TEXT SEGMENT
☆ ☆ ☆ ☆

IoT Messaging Protocols

IoT devices use various kinds of messaging and communication protocols in every layer in order to communicate with each other. While constructing an IoT device it is important to keep in mind its type, its functionality, and the layer. There are a wide range of messaging and communication protocols available in the market and the most common ones are discussed below.

Now, let us look at the common messaging protocol adapted in IoT.

IoT Messaging Protocols

1. Message Queuing Telemetry Transport(MQTT Protocol in IoT)

MQTT is an IoT communication protocol that is widely gaining popularity due to its lightweight publish/subscribe messaging transport. It is a protocol that transfers data between various machines. It has become one of important protocols in the internet of things.

All devices communicate through a broker or server. You can install the broker in your PC, MAC, Linux system and even in Raspberry pie. Two of the most famous brokers available in the market these days are HIVEMQ and Mosquito.

Client devices receive or accept information either from the broker or by just subscribing to specific topics. They can also publish specific topic messages to the broker. All devices communicate with each other through the broker.

Topics categorize the kind of messages that can be sent. Clients subscribe to a specific topic and receive messages from those topics only. The broker receives these messages and forwards them to other devices that also subscribe to that topic.

There are three different kinds of QoS(quality of service):

• QoS0: messages are sent once, regardless of any feedback from the broker.
• QoS1: messages are sent over and over until they receive a confirmation from broker
• QoS2: for every message sent, broker sends a confirmation message back

MQTT is lightweight in size and data power transmission and it is hence available in a large number of devices. MQTT mainly transmits its data through the TCP/IP protocol.

Features of MQTT

• Lightweight protocol suits best for constrained nodes
• Assists publish/subscribe messaging
• Reduces size of data packets
• OASIS standard protocol

Pros of MQTT

• Flexible options to choose from for quality of service within functionality
• Easy to act upon
• Quick results

Cons of MQTT

• Lack of encryption
• Uses high power due to the TCP connections

MQTT Use Cases

A parking space with sensors that can sense empty parking spots to guide vehicle in the right direction

2. Advanced Message Queuing Protocol (AMQP)

AMQP transfers business messages between various applications and companies. This protocol is not specifically built for IOT applications but has a wide range of uses in the internet of things. But, it works effectively in transferring message communication.

It connects the system, serves the system with the required information and forwards the information to achieve the necessary goals.

AMQP connects across various systems, technologies, time and space. There are three parts which manage the entire AMQP protocol:

• Exchange: receives messages from publishers and directs these messages to the messaging queues depending on the availability.
• Message Queue: Saves these messages in databases until they are put in use by an application.
• Binding: Distinguishes the relation between an Exchange and Message Queue and gives the message steering criteria.

☆ ☆ ☆ ☆

SOURCE INFORMATION

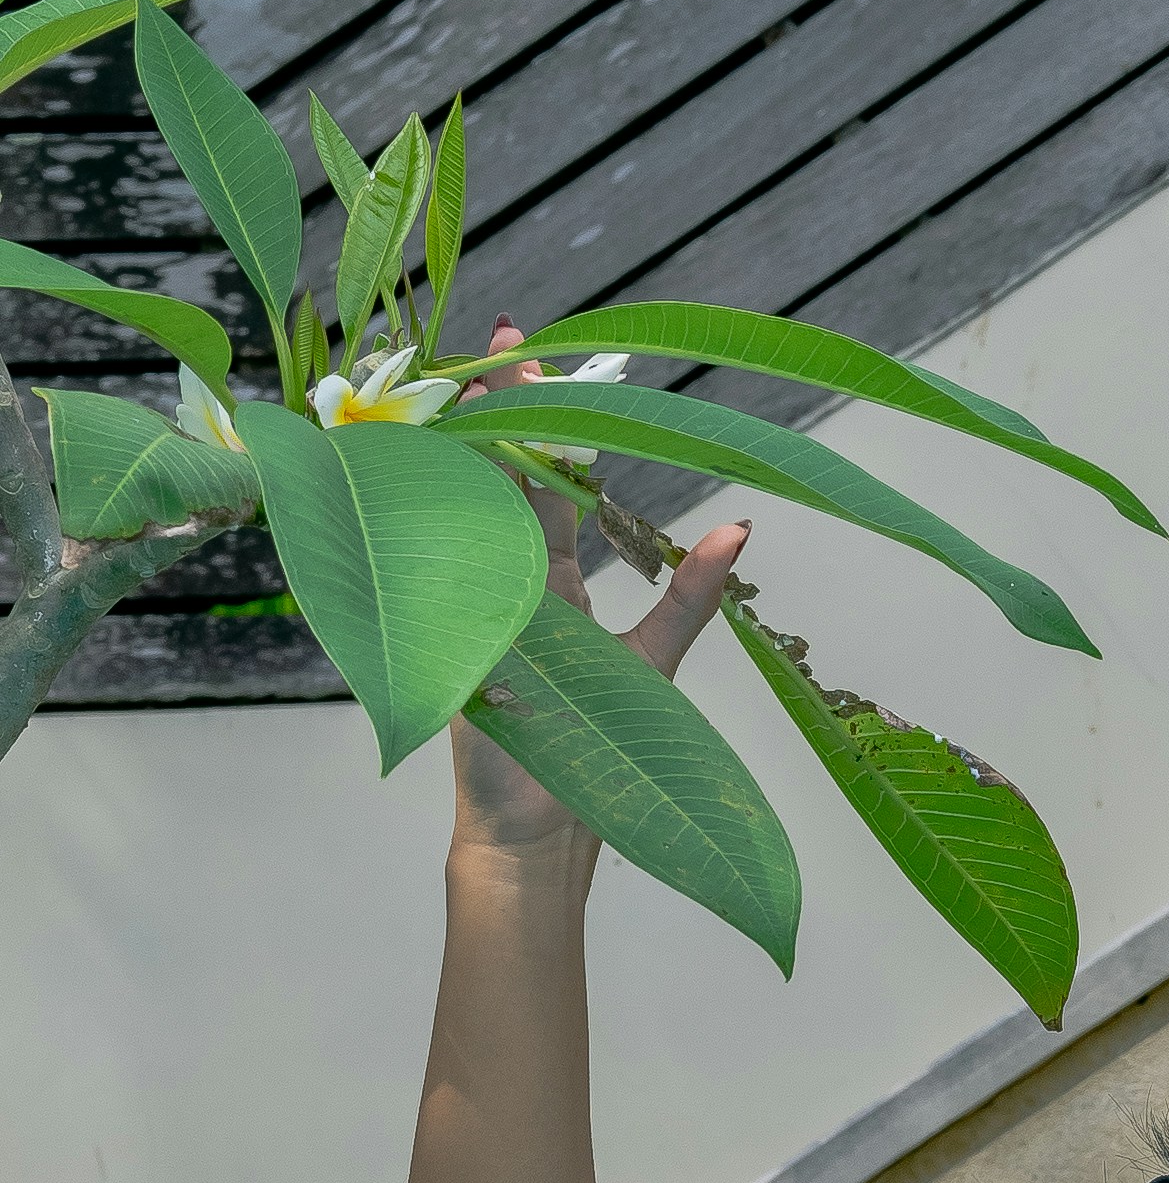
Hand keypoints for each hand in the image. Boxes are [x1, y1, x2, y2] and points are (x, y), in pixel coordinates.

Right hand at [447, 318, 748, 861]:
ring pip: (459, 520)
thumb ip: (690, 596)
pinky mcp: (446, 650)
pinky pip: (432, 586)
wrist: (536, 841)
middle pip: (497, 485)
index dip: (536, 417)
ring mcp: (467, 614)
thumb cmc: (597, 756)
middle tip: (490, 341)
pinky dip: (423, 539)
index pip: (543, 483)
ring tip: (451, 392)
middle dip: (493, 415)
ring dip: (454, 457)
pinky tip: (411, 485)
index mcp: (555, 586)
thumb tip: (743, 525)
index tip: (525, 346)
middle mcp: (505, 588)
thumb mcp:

☆ ☆ ☆ ☆

REQUIRED WORK
1. In one to three sentences, explain why the IoT messaging protocols text says MQTT is available in a large number of devices.
2. Which two brokers does the IoT messaging protocols text name as the most famous on the market?
3. Carry on writing the IoT messaging protocols text from its last line.
The data has nothing to do with the IoT messaging protocols text.

ANSWERS GIVEN
1. MQTT is lightweight in size and in data power transmission. Because of that, it is available in a large number of devices.

2. HIVEMQ and Mosquito.

3.
Features of AMQP

• Application layer protocol is binary
• Cabe used as point to point or publish/subscribe messaging
• Highly suits messaging scenarios
• Aids end to end encryption in communication

Pros of AMQP

• Transfer messages through TCP or UDP
• End to end encryption

Cons of AMQP

• Uses large amounts of power and memory

Use Cases of AMQP

This protocol is mostly used in the business sector. It uses back office data centres to specify devices like mobile phones, handsets etc.

3. Data Distribution Service (DDS)

DDS protocol acts as a bridge between databases and user applications in a network and hence it is a middleware protocol. The protocol combines the parts of a system together. The protocol uses low computing data, it is highly efficient and reliable and its architecture is extremely extensible.

Since, DDS is a middleware software, its job is to provide effective communication and easy sharing of data. It handles the tiring and confusing job of managing the communication paths and allows developers to focus on building the applications.

DDS is a vital protocol whose main aim is M2M( machine to machine) communication. Data exchange happens through the well known publish-subscribe methodology. This protocol differs from the above two protocols as it is brokerless. It serves high quality QoS to the applications with the help of multicasting. DDS protocols are developed from low footprint devices to cloud.

DDS is data centric and is thus widely used in the internet of things technology, since IoT mainly involves the flow of data from one point to another. Data Centricity ensures that all messages include conceptual information and all applications require understanding the data that it receives.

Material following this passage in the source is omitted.